(TASK OBJECTIVE):
Go through the data and copy each line where the word "environments" shows up.
>>>
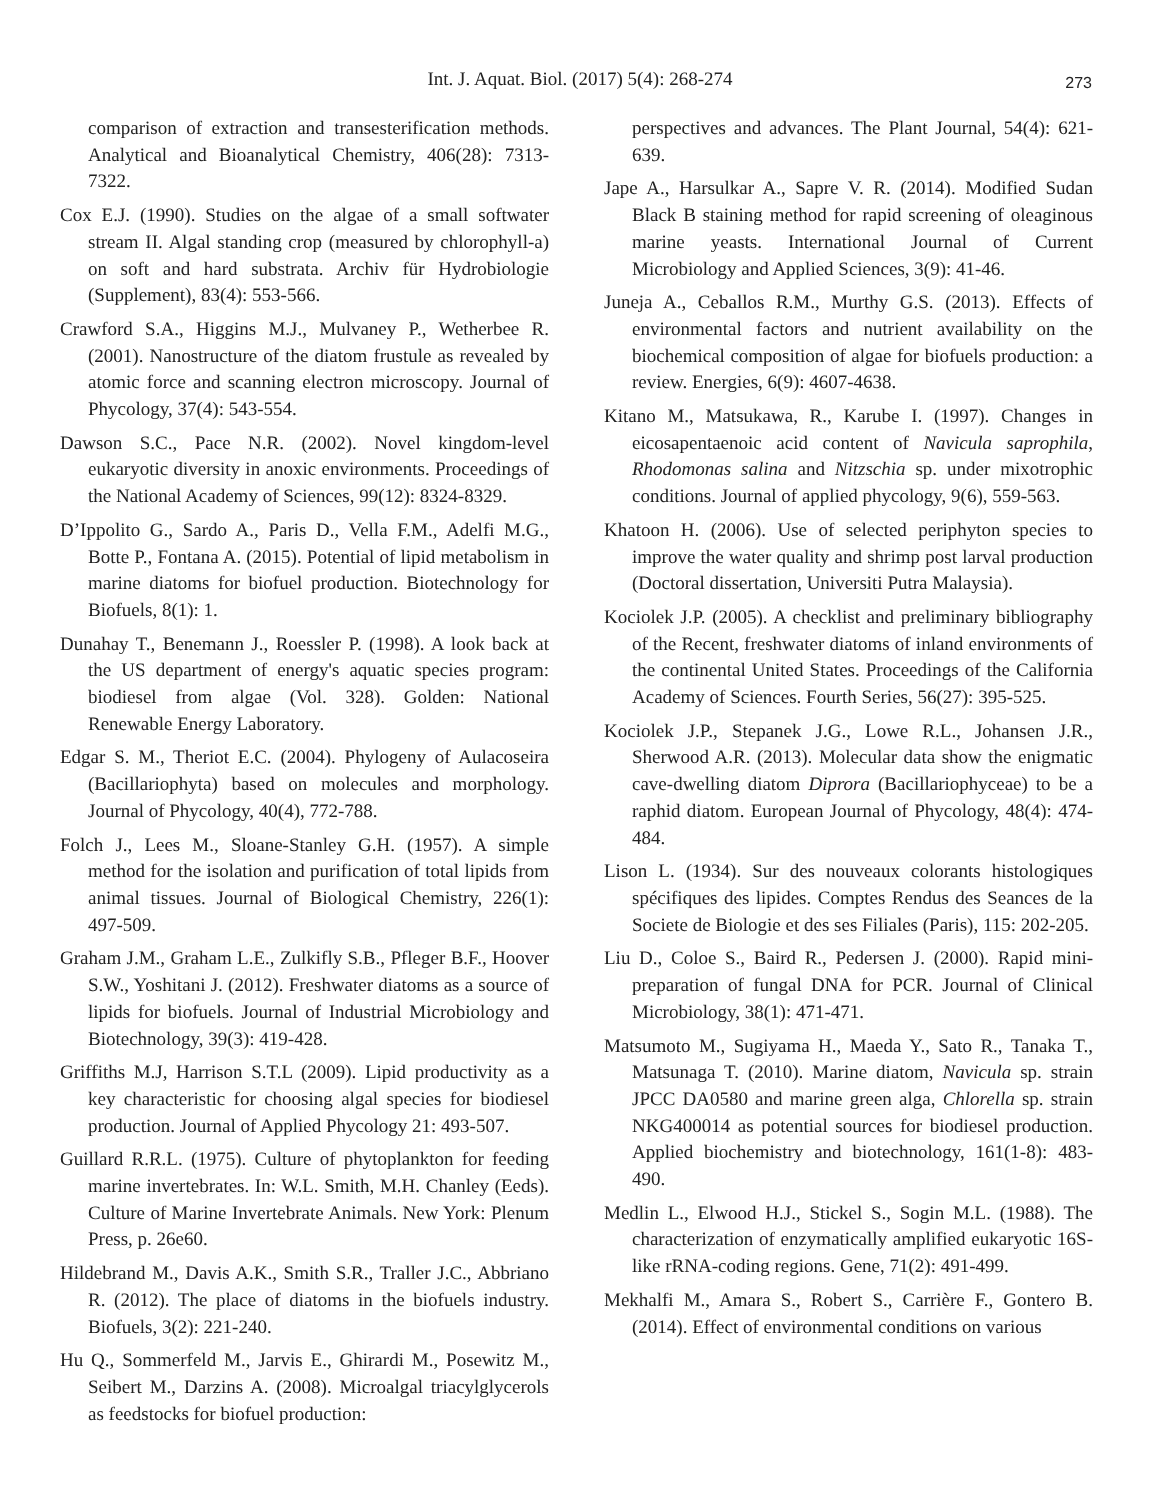Int. J. Aquat. Biol. (2017) 5(4): 268-274
273
comparison of extraction and transesterification methods. Analytical and Bioanalytical Chemistry, 406(28): 7313-7322.
Cox E.J. (1990). Studies on the algae of a small softwater stream II. Algal standing crop (measured by chlorophyll-a) on soft and hard substrata. Archiv für Hydrobiologie (Supplement), 83(4): 553-566.
Crawford S.A., Higgins M.J., Mulvaney P., Wetherbee R. (2001). Nanostructure of the diatom frustule as revealed by atomic force and scanning electron microscopy. Journal of Phycology, 37(4): 543-554.
Dawson S.C., Pace N.R. (2002). Novel kingdom-level eukaryotic diversity in anoxic environments. Proceedings of the National Academy of Sciences, 99(12): 8324-8329.
D’Ippolito G., Sardo A., Paris D., Vella F.M., Adelfi M.G., Botte P., Fontana A. (2015). Potential of lipid metabolism in marine diatoms for biofuel production. Biotechnology for Biofuels, 8(1): 1.
Dunahay T., Benemann J., Roessler P. (1998). A look back at the US department of energy's aquatic species program: biodiesel from algae (Vol. 328). Golden: National Renewable Energy Laboratory.
Edgar S. M., Theriot E.C. (2004). Phylogeny of Aulacoseira (Bacillariophyta) based on molecules and morphology. Journal of Phycology, 40(4), 772-788.
Folch J., Lees M., Sloane-Stanley G.H. (1957). A simple method for the isolation and purification of total lipids from animal tissues. Journal of Biological Chemistry, 226(1): 497-509.
Graham J.M., Graham L.E., Zulkifly S.B., Pfleger B.F., Hoover S.W., Yoshitani J. (2012). Freshwater diatoms as a source of lipids for biofuels. Journal of Industrial Microbiology and Biotechnology, 39(3): 419-428.
Griffiths M.J, Harrison S.T.L (2009). Lipid productivity as a key characteristic for choosing algal species for biodiesel production. Journal of Applied Phycology 21: 493-507.
Guillard R.R.L. (1975). Culture of phytoplankton for feeding marine invertebrates. In: W.L. Smith, M.H. Chanley (Eeds). Culture of Marine Invertebrate Animals. New York: Plenum Press, p. 26e60.
Hildebrand M., Davis A.K., Smith S.R., Traller J.C., Abbriano R. (2012). The place of diatoms in the biofuels industry. Biofuels, 3(2): 221-240.
Hu Q., Sommerfeld M., Jarvis E., Ghirardi M., Posewitz M., Seibert M., Darzins A. (2008). Microalgal triacylglycerols as feedstocks for biofuel production:
perspectives and advances. The Plant Journal, 54(4): 621-639.
Jape A., Harsulkar A., Sapre V. R. (2014). Modified Sudan Black B staining method for rapid screening of oleaginous marine yeasts. International Journal of Current Microbiology and Applied Sciences, 3(9): 41-46.
Juneja A., Ceballos R.M., Murthy G.S. (2013). Effects of environmental factors and nutrient availability on the biochemical composition of algae for biofuels production: a review. Energies, 6(9): 4607-4638.
Kitano M., Matsukawa, R., Karube I. (1997). Changes in eicosapentaenoic acid content of Navicula saprophila, Rhodomonas salina and Nitzschia sp. under mixotrophic conditions. Journal of applied phycology, 9(6), 559-563.
Khatoon H. (2006). Use of selected periphyton species to improve the water quality and shrimp post larval production (Doctoral dissertation, Universiti Putra Malaysia).
Kociolek J.P. (2005). A checklist and preliminary bibliography of the Recent, freshwater diatoms of inland environments of the continental United States. Proceedings of the California Academy of Sciences. Fourth Series, 56(27): 395-525.
Kociolek J.P., Stepanek J.G., Lowe R.L., Johansen J.R., Sherwood A.R. (2013). Molecular data show the enigmatic cave-dwelling diatom Diprora (Bacillariophyceae) to be a raphid diatom. European Journal of Phycology, 48(4): 474-484.
Lison L. (1934). Sur des nouveaux colorants histologiques spécifiques des lipides. Comptes Rendus des Seances de la Societe de Biologie et des ses Filiales (Paris), 115: 202-205.
Liu D., Coloe S., Baird R., Pedersen J. (2000). Rapid mini-preparation of fungal DNA for PCR. Journal of Clinical Microbiology, 38(1): 471-471.
Matsumoto M., Sugiyama H., Maeda Y., Sato R., Tanaka T., Matsunaga T. (2010). Marine diatom, Navicula sp. strain JPCC DA0580 and marine green alga, Chlorella sp. strain NKG400014 as potential sources for biodiesel production. Applied biochemistry and biotechnology, 161(1-8): 483-490.
Medlin L., Elwood H.J., Stickel S., Sogin M.L. (1988). The characterization of enzymatically amplified eukaryotic 16S-like rRNA-coding regions. Gene, 71(2): 491-499.
Mekhalfi M., Amara S., Robert S., Carrière F., Gontero B. (2014). Effect of environmental conditions on various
<<<
(TASK OUTPUT):
Dawson S.C., Pace N.R. (2002). Novel kingdom-level eukaryotic diversity in anoxic environments. Proceedings of the National Academy of Sciences, 99(12): 8324-8329.
Kociolek J.P. (2005). A checklist and preliminary bibliography of the Recent, freshwater diatoms of inland environments of the continental United States. Proceedings of the California Academy of Sciences. Fourth Series, 56(27): 395-525.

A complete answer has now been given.